• _SUPPLIED DATA_
########################################

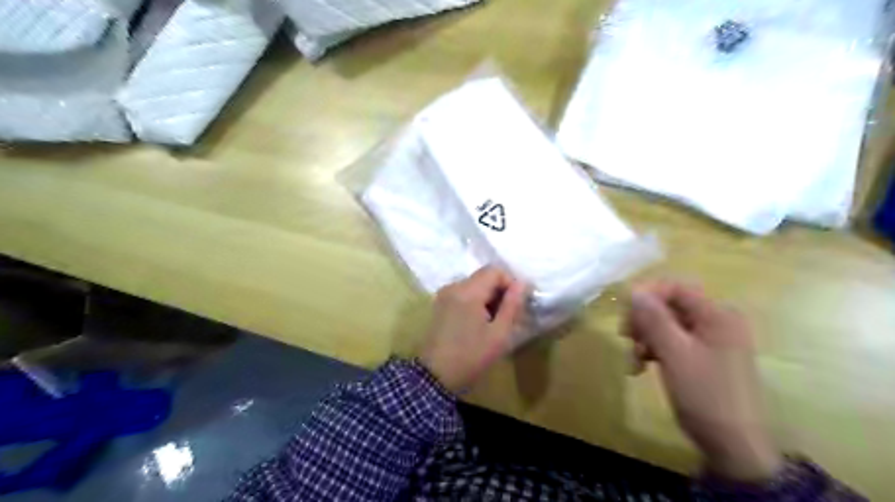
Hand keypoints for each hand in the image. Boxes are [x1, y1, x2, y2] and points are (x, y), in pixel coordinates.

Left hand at [422, 268, 525, 394]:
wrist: (435, 376)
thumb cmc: (471, 356)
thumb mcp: (499, 334)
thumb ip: (512, 305)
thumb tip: (522, 283)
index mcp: (467, 291)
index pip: (494, 270)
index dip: (510, 283)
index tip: (517, 304)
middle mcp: (453, 286)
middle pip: (483, 276)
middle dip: (499, 292)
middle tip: (507, 317)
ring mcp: (444, 294)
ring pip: (474, 285)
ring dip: (488, 298)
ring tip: (493, 323)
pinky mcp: (439, 304)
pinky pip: (463, 293)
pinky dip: (475, 302)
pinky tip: (478, 323)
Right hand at [624, 283, 780, 481]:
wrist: (732, 444)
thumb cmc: (705, 393)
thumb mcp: (674, 353)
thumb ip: (654, 319)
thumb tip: (634, 290)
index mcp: (717, 315)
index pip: (676, 287)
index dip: (647, 294)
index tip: (624, 311)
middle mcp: (716, 322)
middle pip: (669, 306)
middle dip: (644, 320)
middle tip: (625, 337)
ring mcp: (710, 341)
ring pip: (666, 325)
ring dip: (645, 338)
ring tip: (633, 359)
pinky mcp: (702, 358)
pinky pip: (672, 343)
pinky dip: (654, 351)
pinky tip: (640, 367)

########################################

• _ACTION ITEM_
Tell how many lines of the data above include the string "thumb", with no other text in the answer.

• _WORKED SOLUTION_
8